I have generally supported current US policy in many parts of the Middle East, but in Syria the problem is discerning what that policy is. We're against ISIS. We're against Asad, though he's also against ISIS. We like the Free Syrian Army but not Jabhat al-Nusra, though they support each other. We generally like the Syrian Kurds but our NATO ally Turkey doesn't, Some of them are coordinating tactics against ISIS with Asad; others are fighting him. I'm oversimplifying, of course. But we are seeing several layers of progress by regime and regime-allied forces. Rebel supply lines north to Turkey have been cut, and the pincers are closing around Aleppo. Some pro-Russian, pro-Asad reports suggest only a few hundred meters may remain before the pincers lose.
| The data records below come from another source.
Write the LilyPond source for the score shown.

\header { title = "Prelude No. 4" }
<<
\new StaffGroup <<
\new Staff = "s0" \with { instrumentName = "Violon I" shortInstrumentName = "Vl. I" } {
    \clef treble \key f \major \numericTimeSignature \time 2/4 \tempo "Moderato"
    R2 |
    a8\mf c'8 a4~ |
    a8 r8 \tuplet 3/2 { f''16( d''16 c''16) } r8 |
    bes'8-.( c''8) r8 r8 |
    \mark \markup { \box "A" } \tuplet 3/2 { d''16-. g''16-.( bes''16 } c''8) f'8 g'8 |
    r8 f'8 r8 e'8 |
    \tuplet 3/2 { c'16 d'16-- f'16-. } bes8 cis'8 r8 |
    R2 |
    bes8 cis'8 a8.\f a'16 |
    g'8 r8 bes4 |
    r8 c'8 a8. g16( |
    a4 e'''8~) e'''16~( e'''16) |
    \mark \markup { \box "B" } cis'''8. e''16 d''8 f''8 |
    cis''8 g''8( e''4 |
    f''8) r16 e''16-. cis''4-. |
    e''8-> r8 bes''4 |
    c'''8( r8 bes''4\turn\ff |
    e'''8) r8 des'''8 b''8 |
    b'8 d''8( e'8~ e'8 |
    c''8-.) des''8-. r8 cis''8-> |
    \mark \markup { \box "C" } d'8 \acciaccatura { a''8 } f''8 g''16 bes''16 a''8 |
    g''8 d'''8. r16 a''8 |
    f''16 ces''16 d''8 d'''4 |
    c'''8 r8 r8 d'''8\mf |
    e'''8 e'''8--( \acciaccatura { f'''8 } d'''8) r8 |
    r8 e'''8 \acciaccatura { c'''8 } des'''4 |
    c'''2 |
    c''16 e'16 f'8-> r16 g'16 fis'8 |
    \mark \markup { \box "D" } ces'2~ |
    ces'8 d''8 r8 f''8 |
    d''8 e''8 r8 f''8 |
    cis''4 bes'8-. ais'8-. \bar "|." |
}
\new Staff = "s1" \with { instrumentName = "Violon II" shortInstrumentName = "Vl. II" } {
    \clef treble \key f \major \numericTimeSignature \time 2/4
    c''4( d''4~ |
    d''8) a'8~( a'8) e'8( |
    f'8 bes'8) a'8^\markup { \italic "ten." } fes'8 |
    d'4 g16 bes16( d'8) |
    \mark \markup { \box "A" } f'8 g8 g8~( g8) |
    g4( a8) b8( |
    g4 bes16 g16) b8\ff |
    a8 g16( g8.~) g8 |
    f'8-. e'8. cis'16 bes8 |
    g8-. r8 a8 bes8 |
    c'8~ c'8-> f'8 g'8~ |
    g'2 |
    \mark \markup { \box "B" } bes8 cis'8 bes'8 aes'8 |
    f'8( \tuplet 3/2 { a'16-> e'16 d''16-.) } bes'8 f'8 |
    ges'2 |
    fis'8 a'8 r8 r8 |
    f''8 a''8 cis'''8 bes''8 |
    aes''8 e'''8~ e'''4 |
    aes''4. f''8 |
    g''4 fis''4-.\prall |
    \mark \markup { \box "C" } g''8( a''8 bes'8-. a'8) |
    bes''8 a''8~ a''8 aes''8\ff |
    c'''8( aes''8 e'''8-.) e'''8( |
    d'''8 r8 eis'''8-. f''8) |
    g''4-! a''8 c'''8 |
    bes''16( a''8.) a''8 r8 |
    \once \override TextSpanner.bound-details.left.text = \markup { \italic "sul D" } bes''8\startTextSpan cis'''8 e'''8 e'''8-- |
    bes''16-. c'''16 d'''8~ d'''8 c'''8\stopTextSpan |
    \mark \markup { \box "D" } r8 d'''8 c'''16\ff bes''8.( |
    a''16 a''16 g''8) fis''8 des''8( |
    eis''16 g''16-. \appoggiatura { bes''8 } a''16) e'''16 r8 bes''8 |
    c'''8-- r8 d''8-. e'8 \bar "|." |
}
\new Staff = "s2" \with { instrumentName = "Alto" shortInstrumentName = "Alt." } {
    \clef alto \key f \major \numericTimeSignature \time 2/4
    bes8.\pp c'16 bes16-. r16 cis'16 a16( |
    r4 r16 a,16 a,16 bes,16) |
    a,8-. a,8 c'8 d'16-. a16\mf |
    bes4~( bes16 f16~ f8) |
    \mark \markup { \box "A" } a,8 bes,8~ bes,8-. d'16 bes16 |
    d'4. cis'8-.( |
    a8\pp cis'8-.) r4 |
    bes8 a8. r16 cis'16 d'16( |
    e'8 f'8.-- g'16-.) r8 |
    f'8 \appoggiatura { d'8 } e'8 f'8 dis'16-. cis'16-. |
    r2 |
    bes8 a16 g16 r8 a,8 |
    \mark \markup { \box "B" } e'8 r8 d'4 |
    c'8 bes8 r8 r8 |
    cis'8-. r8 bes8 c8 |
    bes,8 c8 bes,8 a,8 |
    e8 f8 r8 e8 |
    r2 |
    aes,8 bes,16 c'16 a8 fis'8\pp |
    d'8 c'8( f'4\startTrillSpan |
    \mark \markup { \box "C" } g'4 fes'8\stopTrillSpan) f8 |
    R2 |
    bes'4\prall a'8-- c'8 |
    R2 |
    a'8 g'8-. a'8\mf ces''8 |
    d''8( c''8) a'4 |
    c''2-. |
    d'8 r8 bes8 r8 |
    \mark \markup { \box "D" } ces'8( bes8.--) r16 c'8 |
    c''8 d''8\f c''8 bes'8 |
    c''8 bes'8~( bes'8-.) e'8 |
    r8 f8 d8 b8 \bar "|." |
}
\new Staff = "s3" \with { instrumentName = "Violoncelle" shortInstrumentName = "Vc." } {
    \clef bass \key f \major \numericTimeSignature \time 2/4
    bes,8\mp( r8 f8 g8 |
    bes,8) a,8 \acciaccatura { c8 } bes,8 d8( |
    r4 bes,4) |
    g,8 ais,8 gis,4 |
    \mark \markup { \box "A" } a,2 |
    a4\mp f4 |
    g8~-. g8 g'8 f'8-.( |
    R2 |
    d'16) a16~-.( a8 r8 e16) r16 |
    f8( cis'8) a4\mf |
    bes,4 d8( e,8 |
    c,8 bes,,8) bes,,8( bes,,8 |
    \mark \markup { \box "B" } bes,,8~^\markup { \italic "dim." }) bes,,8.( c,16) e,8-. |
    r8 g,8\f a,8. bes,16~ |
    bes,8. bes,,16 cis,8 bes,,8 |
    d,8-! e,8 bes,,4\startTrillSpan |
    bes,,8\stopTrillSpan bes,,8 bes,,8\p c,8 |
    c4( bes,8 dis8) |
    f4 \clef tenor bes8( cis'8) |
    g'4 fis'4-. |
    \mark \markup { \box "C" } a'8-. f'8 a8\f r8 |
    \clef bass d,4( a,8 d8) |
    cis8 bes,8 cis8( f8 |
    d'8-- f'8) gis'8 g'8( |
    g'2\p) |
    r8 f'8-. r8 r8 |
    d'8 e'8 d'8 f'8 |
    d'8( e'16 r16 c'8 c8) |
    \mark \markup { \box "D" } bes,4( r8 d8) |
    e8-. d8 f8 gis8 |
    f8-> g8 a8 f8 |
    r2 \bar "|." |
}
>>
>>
Even if that is an exaggeration, it is clear that Aleppo will soon be surrounded. A city already largely under siege of years is soon to be cut off entirely. Besides the closing pincers around Aleppo itself, all of Idlib province is also largely cut off from most supplies, including food.
It's said that in Aleppo itself 300,000 people could find themselves trapped with no means of exit.
In military history, one of the goals of strategic planners has always been to achieve a double envelopment of the enemy in which he has no means of escape. From Cannae to Stalingrad, it has been a means to decisive victory, but when a major city is surrounded and besieged, it is not just enemy soldiers but innocent civilians who will be destroyed.
The German theorists of war called the battle that results from a double envelopment a Kesselschlacht, a "cauldron battle" in which the surrounded forces (and civilians) have no outlet. And that's what appears to be coming.